Задания:
[1] На что, согласно шуточному списку, у всех женщин была бы аллергия? Назовите всё.
[2] Перепишите из шуточного списка всё, начиная со слов "8. Купальник-бикини считался" и вплоть до слов "поджигать свой офис.".
[3] Продолжите шуточный список, начав сразу после его последнего пункта.

Цитируемый отрывок:
··········

3. Для зачатия ребенка требовалось бы совместное участие одного мужчины и четырех женщин.

4. Чтобы предохранить партнершу от зачатия, достаточно было бы во время секса сложить пальцы крестиком за спиной.

5. Всех женщин звали бы одинаково - для простоты в общении.

6. У всех женщин была бы аллергия на золото, драгоценные камни и меха животных.

7. В женских носах стояли бы специальные фильтры, заглушающие запахи пива, пота и лука.

8. Купальник-бикини считался бы идеальным костюмом для бизнес-леди. И не бизнес тоже.

9.Чтобы расстегнуть застежку бюстгальтера, достаточно было бы легко на нее дунуть.

10.Месячные у женщин были бы один раз в год. Во время открытия рыболовного сезона.

11.Галстук можно было бы не завязывать. А ширинку - не застегивать.  

12.Раз в месяц каждый имел бы оговоренное трудовым законодательством право поджигать свой офис.

13.Волосы из носа, а также со спины легко трансплантировались бы на голову.

14.Длину щетины и уровень эрекции ты мог бы регулировать по собственному желанию - как уровень громкости в приемнике.

15.Автомагистрали не имели бы ограничений по скорости. И в обязательном порядке строились бы в форме гигантского овала.

··········

Имеющиеся данные:
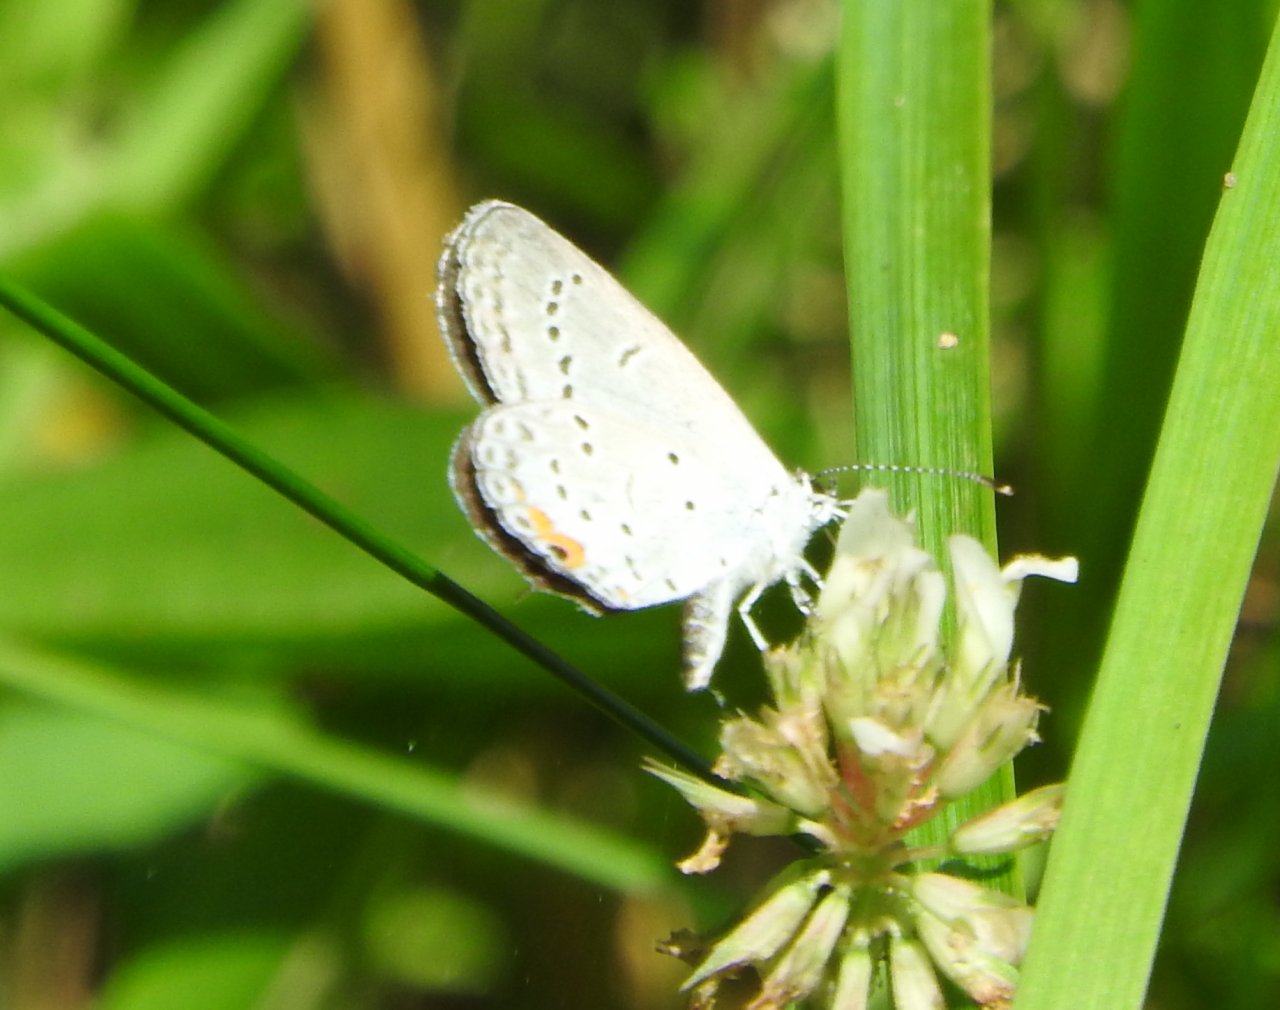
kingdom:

··········

Ответы к упражнению:
[1] Золото, драгоценные камни, меха животных.

[2]
8. Купальник-бикини считался бы идеальным костюмом для бизнес-леди. И не бизнес тоже.

9.Чтобы расстегнуть застежку бюстгальтера, достаточно было бы легко на нее дунуть.

10.Месячные у женщин были бы один раз в год. Во время открытия рыболовного сезона.

11.Галстук можно было бы не завязывать. А ширинку - не застегивать.  

12.Раз в месяц каждый имел бы оговоренное трудовым законодательством право поджигать свой офис.

[3]
16.У мужчин тоже бывали бы множественные оргазмы.

17.Были бы изобретены носки, которые всегда существовали бы только попарно. Оставленные тобой в разных местах, они энергично подползали бы друг к другу.

18.Сиденья на унитазах откидывалась бы вверх сразу после того, как с них вставали.

19.В каждом баре стояли бы раскладушки для тех, кто не собирается сегодня отсюда уходить.

20.Мусорные пакеты покидали бы дом самостоятельно. По ним достаточно было бы хорошенько наподдать ногой.

21.Мужчина, пришедший в детский сад на утренник посмотреть, как его дети пляшут танец гномиков, в принудительном порядке транспортировался бы на остаток дня в тайский массажный салон - для психической реабилитации.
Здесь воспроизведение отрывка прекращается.